One of my favorite perks of press tickets is almost always getting an aisle seat. This was especially true for Tina—not only because I’m 5’10” and had a little more room to cross my legs, but because I was mesmerized by the tapping toes of so many feet along the aisle, each with their own spotlight from the safety lights, tapping to the rhythm number after number after number.
That’s the thing about Tina Turner’s music…You can’t help but feel it in your body. We see from the start that Tina Turner (originally Anna Mae Bullock) felt music in her bones. She was reprimanded by her mother for being ‘too much’ at church—dancing in the aisles and singing out louder than everyone else. When she broke into the music business, Tina choreographed all her and her back up girls’ moves. And her choreography was not the norm (especially for female artists at the time). Tina Turner would’ve been caught dead before she beveled in a step-touch, swaying her wrists subtly at her sides. With a grounded stance, arched back, and electrifying shimmy (not just with her shoulders, but with her whole being), Tina Turner revised what it could look like to be a female R&B performer. Though her passionate abandon on the stage felt contrary to the subdued, poised air of the Ronettes, Supremes, or Pointer Sisters, Tina Turner was the ultimate embodiment of femininity rather than a plastic mold of what a lady should be.
In general, I am a fan of the jukebox musical.
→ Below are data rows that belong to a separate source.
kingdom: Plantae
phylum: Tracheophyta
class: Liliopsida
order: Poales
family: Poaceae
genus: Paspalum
Sure, they’re imperfect. But more often than not, I learn about the history of the musician or band, I gain a fuller appreciation for the art and artist(s), and I leave inspired to read, watch, and listen to understand even more. I didn’t know much of Tina Turner’s story besides her chart-topping hits and that she had a difficult personal life. My main criticism is that this show is only about Tina Turner. Now, that probably seems obvious, but hear me out…The framework of the show is so focused on Tina that you don’t really care about anyone else in the story (her mother, manager, husband, lover, children…). Characters are de-complicated and depicted as either good or bad, simplified to bullet points in Tina’s story rather than as comparably complex humans with strengths, flaws, passions, and purpose. Of course, this musical is about Tina Turner. But without making meaning of the relationships as anything more than stepping stones, it really all feels like “Tina against the world.” And then again…maybe that is intentional.
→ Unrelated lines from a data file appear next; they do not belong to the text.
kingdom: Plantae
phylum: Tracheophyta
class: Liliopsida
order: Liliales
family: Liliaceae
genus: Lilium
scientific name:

Anthony van Laast’s choreography is vibrant, captivating, and tracks the evolution of Tina Turner through her movement vocabulary. This aligns with his dynamic and distinctive work on prior shows like Sister Act, Joseph…, Mamma Mia!, and Bombay Dreams. Again—and perhaps this too is intentional—Tina’s energy and sparkle are so unmatched that you don’t watch anyone else. When I took my eyes away from Tina (played that evening by the bewitching Kayla Davion) to focus on her backup girls, it felt like they were marking only because Tina’s power was revved up to 200%.
Were the show not such a marathon for Tina, I would have cut some of the dialogue and incidental songs for more big concert moments. The audience was completely mesmerized by these concert scenes. With the show produced by Tina Turner herself (and, of course, a team of other players), the namesake performances have her stamp of approval. And with Tina retired from the stage (now 82 years old) Tina: The Musical affords audiences of different generations and backgrounds the opportunity to experience Tina Turner—well, something different but still magical—and her story live in essentially in her own words.
I loved every minute of the dancing in Tina. It reminds me that there is no one way women (or anyone for that matter) have to move in order to be beautiful or strong or sexy. There is power in being grounded with a wide stance and soft knees rather than tightly pulled up as if you’d blow over with a tiny gust of wind. There is honesty in initiating movement from one’s center (both physically and spiritually) instead of hitting a perfect position or pose. There is tremendous freedom to move in ways that might not always turn out picture-perfect pretty. What agency does that give to women—to anyone for that matter? How does this parallel the supposed superiority of Western dance forms, the gender roles still so embedded in this art, and the dichotomy of elite versus street styles even today. I’m not bashing any genre of dance. There is something so elegant and strong and striking in a showgirl bevel, a pointed and winged foot, perfect precision choreography. But there is also something relieving and empowering in breaking that all down.